The Fed raises rates for the ninth time in a row despite the banking crisis

In the confrontation between inflation and the banking storm, the Federal Reserve (Fed) was clear that the question of the cost of living is the main concern for Americans.

Oliver Thansan
Oliver Thansan
23 March 2023 Thursday 00:50
19 Reads
The Fed raises rates for the ninth time in a row despite the banking crisis

In the confrontation between inflation and the banking storm, the Federal Reserve (Fed) was clear that the question of the cost of living is the main concern for Americans.

The Fed continued with its dynamic and agreed to an increase of 0.25 points in interest rates, the ninth increase in a year. The price of money remains at 4.75-5%. His focus is more on the risks of entrenched inflation that is too high than on the turmoil that has hit the banking system, so he rules out that the rate hike could worsen financial health.

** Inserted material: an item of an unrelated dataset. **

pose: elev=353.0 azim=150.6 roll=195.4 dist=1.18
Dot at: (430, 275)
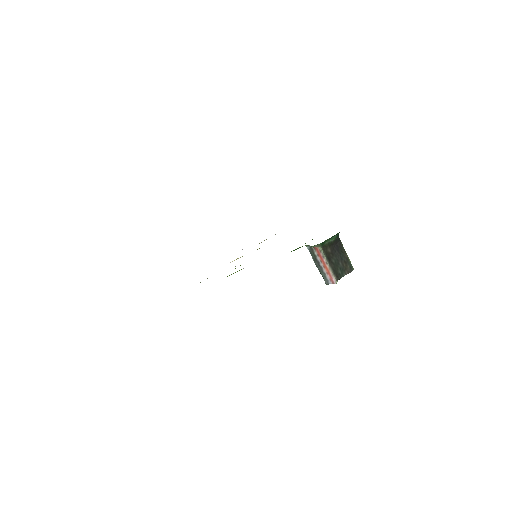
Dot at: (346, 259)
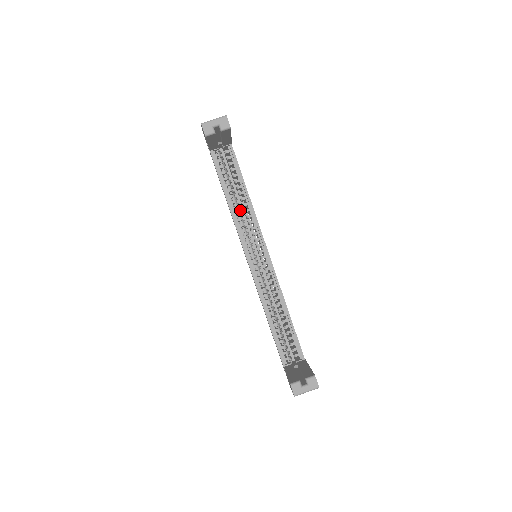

Investors didn't understand it that way. The Dow Jones, which had positive numbers all day, closed with a fall of 500 points (-1.63%).

US Federal Reserve governors expect interest rates to rise 5.1% in 2023, unchanged from December estimates. That would involve just one more move this year. The view that rates will fall slightly in 2024 also remains unchanged, albeit less than they had predicted.

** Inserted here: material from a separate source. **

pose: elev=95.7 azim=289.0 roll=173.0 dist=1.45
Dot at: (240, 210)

"We anticipate that an additional tightening of this policy could be appropriate," said Jerome Powell, president of the Fed, at the press conference.

On the other hand, Powell qualified that "the banking system of the United States is solid and resilient".

Two weeks ago Silicon Valley Bank (SVB) and Signature intervened, and the big banks deposited 30,000 million to rescue First Republic.

In the statement, the committee of governors reiterated that it monitors the functioning of the banking system and that it is prepared to adjust its monetary policy, taking into account "labor market conditions, inflationary pressure and expectations, as well as financial events and international".

According to Powell, immediately after the problems were detected in the SVB "decisive actions were taken to protect the system and public confidence was strengthened".

He added that all deposits are insured and that contagion, which could have led to a deep crisis, had been avoided. "We have learned the lesson, and this will allow us to prevent episodes like this in the future", he said.

But he acknowledged that they even considered imposing a pause on rate hikes in the face of the banking turmoil.

The central bank was facing another dilemma these last two days of the meeting after eight consecutive rate hikes, since March 2022, the strongest escalation that has been recorded in decades.

To raise or not to raise rates? This was the question he was planning and which was revealed this Wednesday. The question came up unexpectedly a few weeks ago, when the weakness of the US banking system surfaced. Both President Joe Biden and Treasury Secretary Janet Yellen assured that stability had been restored once the first shock was stopped.

However, much of the responsibility for the banking turmoil was attributed to the Fed's growing fever for interest rate hikes, which would have hit mid-sized or small institutions.

Therefore, analysts, who at the beginning of the month were betting on a rate hike of half a point for this meeting, lowered the expectation to a quarter or even a pause.

"It is too early to determine whether these latest events will change the idea of ​​a soft landing," replied Powell. This refers to whether the increase in rates can lead to recession.

He also replied that his decision of 0.25 points is based on the fact that inflation is not falling as they expected with their tight monetary policy.

In the new economic projections, the Fed increases the inflation forecast for this year from 3.1% in December to 3.3% now, which would be 2.5% in 2024, without changes in the comparison "It's a long road", he acknowledged, partly complicated by the strength of the labor market.

The Fed lowers economic growth, from 0.5% to 0.4%, although the drop is more pronounced in 2024: from 1.6% to 1.2%. According to this forecast, unemployment will end the year at 4.5% (for 4.6% in the other forecast), when it is at 3.6%.